[Entries taken from a collection]
.....
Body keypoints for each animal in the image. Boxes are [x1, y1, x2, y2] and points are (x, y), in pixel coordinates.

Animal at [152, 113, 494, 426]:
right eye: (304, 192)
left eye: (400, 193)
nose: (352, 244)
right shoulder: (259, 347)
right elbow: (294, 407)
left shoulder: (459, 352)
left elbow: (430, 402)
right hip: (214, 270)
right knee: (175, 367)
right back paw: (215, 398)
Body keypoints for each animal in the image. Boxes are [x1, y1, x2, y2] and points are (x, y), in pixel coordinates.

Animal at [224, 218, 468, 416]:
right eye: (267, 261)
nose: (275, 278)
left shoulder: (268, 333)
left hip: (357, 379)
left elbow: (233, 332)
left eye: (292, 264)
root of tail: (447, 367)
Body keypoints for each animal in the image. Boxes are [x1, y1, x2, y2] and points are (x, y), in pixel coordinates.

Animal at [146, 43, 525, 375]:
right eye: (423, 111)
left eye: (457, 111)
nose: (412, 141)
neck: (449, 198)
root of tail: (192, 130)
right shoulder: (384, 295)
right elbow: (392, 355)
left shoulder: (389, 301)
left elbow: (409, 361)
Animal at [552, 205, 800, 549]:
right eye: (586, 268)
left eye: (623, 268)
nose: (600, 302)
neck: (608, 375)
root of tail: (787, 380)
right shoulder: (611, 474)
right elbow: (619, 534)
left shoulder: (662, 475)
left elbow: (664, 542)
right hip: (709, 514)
.....
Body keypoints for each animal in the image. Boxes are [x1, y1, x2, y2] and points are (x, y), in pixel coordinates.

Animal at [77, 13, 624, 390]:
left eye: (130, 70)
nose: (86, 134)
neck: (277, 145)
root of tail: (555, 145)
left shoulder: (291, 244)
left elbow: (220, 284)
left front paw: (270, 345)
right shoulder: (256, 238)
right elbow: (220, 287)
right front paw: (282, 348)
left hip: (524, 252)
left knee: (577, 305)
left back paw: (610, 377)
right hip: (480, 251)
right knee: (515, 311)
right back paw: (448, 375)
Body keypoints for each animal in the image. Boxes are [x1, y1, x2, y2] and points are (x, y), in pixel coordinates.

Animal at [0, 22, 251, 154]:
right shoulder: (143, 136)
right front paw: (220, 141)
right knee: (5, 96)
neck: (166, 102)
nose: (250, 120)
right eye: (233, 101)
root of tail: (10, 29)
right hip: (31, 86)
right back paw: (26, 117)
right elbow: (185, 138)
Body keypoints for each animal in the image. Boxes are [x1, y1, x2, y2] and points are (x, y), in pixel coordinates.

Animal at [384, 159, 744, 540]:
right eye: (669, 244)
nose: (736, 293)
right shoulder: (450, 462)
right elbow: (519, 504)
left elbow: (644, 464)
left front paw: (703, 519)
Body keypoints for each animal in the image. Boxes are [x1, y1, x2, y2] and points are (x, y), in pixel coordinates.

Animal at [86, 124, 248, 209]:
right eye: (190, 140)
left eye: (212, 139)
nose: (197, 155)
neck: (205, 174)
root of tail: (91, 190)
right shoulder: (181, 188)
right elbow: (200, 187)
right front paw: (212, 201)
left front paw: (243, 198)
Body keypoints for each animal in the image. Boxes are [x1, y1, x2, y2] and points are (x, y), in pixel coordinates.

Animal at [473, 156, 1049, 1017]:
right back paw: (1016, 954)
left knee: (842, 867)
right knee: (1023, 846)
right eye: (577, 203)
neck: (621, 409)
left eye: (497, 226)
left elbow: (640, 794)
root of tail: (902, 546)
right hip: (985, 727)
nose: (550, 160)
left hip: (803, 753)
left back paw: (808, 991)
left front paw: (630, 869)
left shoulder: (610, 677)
.....
> _WHAT IS EXPECTED_
Only the lines above starting with the one with "right shoulder: (143, 136)" and going through the one with "right elbow: (185, 138)" are to be copied, word for word and with both ends kept.

> _SOLUTION TO THIS TASK_
right shoulder: (143, 136)
right front paw: (220, 141)
right knee: (5, 96)
neck: (166, 102)
nose: (250, 120)
right eye: (233, 101)
root of tail: (10, 29)
right hip: (31, 86)
right back paw: (26, 117)
right elbow: (185, 138)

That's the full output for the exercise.